2. The apparatus according to claim 1 , wherein said monochromatic light source is selected from the group consisting of a pulsed laser beam and a light chopping apparatus.
3. The apparatus according to claim 2 , wherein said light chopping apparatus comprises a continuous monochromatic light source and a chopper.
4. The apparatus according to claim 1 , wherein said polarizer is selected from the group consisting of a linear polarizer, a circular polarizer and an elliptical polarizer.
5. The apparatus according to claim 1 , wherein said beam splitting apparatus is a polarizing beam splitter.
6. The apparatus according to claim 1 , wherein said beam splitting apparatus further comprises a beam splitter and at least two polarizers that receive the light split from said beam splitter.
7. A method for measuring phase retardation, comprising the following steps:
providing an apparatus of measuring phase retardation comprising a monochromatic light source being capable of radiating a pulsed light beam; a photodetector deposed on a side of said monochromatic light source; a polarizer deposed between said monochromatic light source and said photodetector; and a beam splitting apparatus, deposed between said polarizer and said photodetector;
interposing an object between said polarizer and said beam splitting apparatus;
generating a polarized light beam by transmitting said pulsed light beam through said polarizer;
generating a phase retarded light beam by transmitting said polarized light beam through said object;
dividing said phase retarded light beam into a first polarized ray and a second polarized ray by transmitting said phase retarded light beam into said beam splitting apparatus;
detecting a time difference between pulse peak of said first polarized ray and pulse peak of said second polarized ray; and
calculating a phase retardation value according to said time difference.

### Extracted data
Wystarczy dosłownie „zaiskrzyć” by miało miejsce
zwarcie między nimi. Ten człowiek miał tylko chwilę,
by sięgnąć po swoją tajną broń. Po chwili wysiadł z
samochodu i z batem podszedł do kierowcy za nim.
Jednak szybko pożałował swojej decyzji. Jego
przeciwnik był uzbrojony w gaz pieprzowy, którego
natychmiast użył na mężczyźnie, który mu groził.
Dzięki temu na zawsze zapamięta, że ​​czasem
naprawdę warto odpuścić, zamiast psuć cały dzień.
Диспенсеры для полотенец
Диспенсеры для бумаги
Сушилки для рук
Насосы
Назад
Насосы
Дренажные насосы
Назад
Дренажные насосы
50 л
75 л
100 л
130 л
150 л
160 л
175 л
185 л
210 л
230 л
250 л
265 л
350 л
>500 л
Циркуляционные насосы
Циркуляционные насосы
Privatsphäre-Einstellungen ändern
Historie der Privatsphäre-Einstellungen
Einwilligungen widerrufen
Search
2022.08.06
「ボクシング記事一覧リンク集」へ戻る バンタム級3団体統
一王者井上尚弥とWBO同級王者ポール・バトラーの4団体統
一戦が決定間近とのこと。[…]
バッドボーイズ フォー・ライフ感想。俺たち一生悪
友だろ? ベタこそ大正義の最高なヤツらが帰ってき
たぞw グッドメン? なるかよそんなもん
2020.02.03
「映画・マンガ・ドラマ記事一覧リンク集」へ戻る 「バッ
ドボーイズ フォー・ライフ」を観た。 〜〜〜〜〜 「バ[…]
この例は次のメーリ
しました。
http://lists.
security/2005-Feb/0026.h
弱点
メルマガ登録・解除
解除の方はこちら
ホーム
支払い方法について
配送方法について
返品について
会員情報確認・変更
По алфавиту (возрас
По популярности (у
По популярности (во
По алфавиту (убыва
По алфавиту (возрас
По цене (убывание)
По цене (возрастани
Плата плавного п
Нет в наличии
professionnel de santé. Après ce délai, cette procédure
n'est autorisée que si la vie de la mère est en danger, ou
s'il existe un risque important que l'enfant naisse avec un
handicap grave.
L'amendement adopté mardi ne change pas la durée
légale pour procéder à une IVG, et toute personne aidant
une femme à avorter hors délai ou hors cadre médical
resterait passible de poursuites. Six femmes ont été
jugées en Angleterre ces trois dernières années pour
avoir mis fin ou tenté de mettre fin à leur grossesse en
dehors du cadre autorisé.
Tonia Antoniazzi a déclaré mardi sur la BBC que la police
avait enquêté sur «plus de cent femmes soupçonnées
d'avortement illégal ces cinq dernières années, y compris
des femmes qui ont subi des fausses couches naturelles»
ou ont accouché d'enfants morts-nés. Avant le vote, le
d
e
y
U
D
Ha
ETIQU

### Problems and tasks
A – Reproduce the part of the phase retardation claims that opens with the words containing "4. The apparatus" and closes with "said beam splitter.".
B – Answer these questions from the phase retardation claims:
(i) According to claim 5, what is the beam splitting apparatus?
(ii) According to claim 3, what does the light chopping apparatus comprise?
(iii) In the method of claim 7, what is the phase retardation value calculated from?
C – Please pick up the phase retardation claims after the last sentence shown and write what comes next.
The listing is separate material and is not part of the phase retardation claims.

### Solved problems
A –
4. The apparatus according to claim 1 , wherein said polarizer is selected from the group consisting of a linear polarizer, a circular polarizer and an elliptical polarizer.
5. The apparatus according to claim 1 , wherein said beam splitting apparatus is a polarizing beam splitter.
6. The apparatus according to claim 1 , wherein said beam splitting apparatus further comprises a beam splitter and at least two polarizers that receive the light split from said beam splitter.

B –
(i) A polarizing beam splitter.
(ii) A continuous monochromatic light source and a chopper.
(iii) The time difference between the pulse peak of the first polarized ray and the pulse peak of the second polarized ray.

C –
8. The method according to claim 7 , wherein said object is substantially a liquid crystal material.
9. The method according to claim 7 , wherein said monochromatic light source is selected from the group consisting of a pulsed laser beam and a light chopping apparatus.
10. The method according to claim 9 , wherein said light chopping apparatus comprises a continuous monochromatic light source and a chopper.
11. The method according to claim 7 , wherein said polarizer is selected from the group consisting of a linear polarizer, a circular polarizer and an elliptical polarizer.
12. The method according to claim 7 , wherein said beam splitting apparatus is substantially a polarizing beam splitter.
13. The method according to claim 7 , wherein said beam splitting apparatus further comprises a beam splitter and at least two polarizers that receive the light split from said beam splitter.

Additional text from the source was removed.